Problem description: State how many lines in the records hold the word "linecap", giving the number and no other text.

Collected data:

▬▬▬▬▬▬▬▬▬▬

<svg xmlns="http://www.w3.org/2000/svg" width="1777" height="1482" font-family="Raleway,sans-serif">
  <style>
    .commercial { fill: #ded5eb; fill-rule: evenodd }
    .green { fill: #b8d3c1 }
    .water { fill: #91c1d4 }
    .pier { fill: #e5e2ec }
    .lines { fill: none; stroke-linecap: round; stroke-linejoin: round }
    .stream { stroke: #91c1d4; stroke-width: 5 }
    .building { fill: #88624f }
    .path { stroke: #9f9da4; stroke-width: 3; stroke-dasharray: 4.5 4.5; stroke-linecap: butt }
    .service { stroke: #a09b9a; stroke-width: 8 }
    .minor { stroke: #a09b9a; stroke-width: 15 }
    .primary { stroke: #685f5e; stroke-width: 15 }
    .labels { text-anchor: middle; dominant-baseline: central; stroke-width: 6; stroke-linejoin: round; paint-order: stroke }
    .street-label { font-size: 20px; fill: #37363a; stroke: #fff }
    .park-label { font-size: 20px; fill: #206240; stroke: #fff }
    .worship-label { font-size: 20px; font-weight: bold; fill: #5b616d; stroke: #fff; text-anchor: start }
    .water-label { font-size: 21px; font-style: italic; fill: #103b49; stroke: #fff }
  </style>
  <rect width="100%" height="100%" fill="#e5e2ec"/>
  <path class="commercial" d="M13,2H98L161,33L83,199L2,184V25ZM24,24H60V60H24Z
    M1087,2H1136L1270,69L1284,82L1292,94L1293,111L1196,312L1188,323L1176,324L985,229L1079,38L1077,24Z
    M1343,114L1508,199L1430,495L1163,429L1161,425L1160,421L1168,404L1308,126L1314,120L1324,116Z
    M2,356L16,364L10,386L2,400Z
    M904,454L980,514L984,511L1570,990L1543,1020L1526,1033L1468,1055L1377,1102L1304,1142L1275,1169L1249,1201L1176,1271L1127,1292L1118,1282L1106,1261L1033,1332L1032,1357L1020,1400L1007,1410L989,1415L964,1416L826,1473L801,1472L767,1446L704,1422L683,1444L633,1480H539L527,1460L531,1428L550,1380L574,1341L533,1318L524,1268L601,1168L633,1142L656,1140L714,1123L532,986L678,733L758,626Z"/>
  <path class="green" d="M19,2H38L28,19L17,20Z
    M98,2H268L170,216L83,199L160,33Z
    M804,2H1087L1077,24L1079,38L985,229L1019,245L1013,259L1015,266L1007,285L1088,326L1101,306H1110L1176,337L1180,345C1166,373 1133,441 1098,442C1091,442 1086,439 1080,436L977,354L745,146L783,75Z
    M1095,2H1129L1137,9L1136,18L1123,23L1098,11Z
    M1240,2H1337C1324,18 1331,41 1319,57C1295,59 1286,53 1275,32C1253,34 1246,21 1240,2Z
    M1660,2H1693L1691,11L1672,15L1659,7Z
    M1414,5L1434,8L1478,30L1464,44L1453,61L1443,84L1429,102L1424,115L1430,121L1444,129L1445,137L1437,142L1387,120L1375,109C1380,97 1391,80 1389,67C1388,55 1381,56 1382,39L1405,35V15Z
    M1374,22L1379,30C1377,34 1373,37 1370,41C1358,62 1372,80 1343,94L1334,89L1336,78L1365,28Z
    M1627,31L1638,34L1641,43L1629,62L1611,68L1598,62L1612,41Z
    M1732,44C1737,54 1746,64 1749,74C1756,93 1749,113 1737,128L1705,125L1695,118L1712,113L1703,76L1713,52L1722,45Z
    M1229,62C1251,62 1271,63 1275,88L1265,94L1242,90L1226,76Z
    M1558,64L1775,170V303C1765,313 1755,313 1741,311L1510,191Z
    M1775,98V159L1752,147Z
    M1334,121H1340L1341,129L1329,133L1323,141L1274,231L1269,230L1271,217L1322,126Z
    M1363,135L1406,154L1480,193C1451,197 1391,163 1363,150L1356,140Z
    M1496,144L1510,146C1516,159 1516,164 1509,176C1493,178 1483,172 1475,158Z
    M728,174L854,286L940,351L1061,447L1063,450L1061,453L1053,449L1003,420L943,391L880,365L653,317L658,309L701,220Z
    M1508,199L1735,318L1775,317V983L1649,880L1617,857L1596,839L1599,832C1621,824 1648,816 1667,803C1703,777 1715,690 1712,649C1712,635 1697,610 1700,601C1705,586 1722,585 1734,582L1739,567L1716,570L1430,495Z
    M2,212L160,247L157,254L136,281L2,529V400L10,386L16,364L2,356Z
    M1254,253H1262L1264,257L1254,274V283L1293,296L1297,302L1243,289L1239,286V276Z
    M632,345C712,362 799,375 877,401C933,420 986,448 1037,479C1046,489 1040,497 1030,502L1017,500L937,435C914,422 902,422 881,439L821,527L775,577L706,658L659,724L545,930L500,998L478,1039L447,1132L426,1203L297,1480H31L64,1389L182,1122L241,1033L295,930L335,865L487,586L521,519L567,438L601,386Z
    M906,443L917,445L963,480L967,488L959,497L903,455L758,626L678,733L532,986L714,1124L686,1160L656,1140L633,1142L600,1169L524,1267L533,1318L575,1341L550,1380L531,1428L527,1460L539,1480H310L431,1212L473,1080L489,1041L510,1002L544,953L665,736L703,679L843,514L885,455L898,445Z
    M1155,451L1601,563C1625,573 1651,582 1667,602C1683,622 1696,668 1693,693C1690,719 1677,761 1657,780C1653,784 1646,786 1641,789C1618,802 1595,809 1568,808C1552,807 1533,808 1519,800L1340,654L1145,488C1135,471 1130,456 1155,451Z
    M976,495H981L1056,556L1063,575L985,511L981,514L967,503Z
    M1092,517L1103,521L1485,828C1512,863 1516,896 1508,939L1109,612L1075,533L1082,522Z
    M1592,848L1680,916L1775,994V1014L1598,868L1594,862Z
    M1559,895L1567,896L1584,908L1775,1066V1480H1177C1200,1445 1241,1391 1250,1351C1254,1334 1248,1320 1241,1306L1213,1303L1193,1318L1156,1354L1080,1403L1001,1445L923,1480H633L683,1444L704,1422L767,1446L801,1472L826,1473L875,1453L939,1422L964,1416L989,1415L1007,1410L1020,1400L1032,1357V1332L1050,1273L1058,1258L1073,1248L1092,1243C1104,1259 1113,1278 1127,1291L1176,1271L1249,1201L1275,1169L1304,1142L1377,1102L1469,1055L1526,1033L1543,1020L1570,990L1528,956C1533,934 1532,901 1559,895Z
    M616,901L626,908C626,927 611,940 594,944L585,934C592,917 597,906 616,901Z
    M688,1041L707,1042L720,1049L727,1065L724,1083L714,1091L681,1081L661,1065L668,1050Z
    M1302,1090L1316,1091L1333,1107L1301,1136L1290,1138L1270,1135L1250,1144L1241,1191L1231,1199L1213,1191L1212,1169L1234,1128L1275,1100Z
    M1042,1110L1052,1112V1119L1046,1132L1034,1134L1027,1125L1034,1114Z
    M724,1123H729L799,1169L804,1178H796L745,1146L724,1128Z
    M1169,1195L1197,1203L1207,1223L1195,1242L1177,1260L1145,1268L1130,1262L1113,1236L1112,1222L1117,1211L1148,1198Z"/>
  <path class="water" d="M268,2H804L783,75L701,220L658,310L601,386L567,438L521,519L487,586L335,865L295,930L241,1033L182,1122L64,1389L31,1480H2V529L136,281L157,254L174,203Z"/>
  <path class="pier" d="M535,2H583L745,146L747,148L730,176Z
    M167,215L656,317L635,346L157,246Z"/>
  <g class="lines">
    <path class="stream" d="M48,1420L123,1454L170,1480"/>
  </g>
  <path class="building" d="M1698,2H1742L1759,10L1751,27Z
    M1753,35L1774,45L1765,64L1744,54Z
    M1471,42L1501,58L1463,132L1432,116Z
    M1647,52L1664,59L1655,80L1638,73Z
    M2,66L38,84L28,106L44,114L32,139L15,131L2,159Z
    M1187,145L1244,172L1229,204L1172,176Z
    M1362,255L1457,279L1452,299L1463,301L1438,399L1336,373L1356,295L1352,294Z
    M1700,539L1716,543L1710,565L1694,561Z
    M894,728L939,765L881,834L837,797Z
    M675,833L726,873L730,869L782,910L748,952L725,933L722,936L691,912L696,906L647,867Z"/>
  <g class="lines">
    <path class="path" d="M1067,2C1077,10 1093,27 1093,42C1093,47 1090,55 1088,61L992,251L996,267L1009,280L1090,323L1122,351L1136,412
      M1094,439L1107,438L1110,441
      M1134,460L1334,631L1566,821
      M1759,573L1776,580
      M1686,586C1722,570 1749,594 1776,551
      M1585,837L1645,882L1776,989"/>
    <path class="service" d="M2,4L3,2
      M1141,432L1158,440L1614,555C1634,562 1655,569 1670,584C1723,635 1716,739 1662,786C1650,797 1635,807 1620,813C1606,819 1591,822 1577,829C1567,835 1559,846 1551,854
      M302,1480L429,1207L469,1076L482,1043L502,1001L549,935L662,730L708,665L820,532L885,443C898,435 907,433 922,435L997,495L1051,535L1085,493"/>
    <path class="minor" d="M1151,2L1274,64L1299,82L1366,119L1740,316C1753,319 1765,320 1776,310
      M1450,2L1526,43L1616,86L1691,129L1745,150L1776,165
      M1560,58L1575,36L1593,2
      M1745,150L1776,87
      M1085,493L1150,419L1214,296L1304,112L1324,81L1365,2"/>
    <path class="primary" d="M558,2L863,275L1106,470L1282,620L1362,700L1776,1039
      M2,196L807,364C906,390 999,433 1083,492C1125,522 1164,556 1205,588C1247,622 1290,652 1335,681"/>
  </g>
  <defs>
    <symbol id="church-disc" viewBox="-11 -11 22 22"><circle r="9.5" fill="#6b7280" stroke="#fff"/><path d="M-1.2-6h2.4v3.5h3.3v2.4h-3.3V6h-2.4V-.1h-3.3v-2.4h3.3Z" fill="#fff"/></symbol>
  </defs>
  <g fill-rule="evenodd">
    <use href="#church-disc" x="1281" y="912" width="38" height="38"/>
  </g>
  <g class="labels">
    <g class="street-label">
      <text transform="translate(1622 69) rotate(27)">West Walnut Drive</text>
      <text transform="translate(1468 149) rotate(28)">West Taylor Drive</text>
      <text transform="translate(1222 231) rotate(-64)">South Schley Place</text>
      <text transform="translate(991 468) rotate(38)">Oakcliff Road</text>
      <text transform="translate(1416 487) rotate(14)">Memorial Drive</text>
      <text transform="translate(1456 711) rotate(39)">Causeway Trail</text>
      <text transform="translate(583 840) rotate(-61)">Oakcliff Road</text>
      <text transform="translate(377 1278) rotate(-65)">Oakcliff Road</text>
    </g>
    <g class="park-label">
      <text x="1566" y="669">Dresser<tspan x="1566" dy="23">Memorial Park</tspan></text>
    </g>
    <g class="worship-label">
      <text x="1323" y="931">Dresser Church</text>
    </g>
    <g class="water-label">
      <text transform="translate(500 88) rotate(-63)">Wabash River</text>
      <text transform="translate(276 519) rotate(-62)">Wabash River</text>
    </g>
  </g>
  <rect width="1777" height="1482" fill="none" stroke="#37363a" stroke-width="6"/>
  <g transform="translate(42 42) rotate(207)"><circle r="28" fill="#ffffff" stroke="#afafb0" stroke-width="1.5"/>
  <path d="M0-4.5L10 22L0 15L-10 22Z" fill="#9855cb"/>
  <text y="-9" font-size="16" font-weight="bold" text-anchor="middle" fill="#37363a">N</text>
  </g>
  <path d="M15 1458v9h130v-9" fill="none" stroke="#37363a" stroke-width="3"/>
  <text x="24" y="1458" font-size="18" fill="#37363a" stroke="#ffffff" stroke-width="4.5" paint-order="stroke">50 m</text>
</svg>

▬▬▬▬▬▬▬▬▬▬

Solution to this problem: 2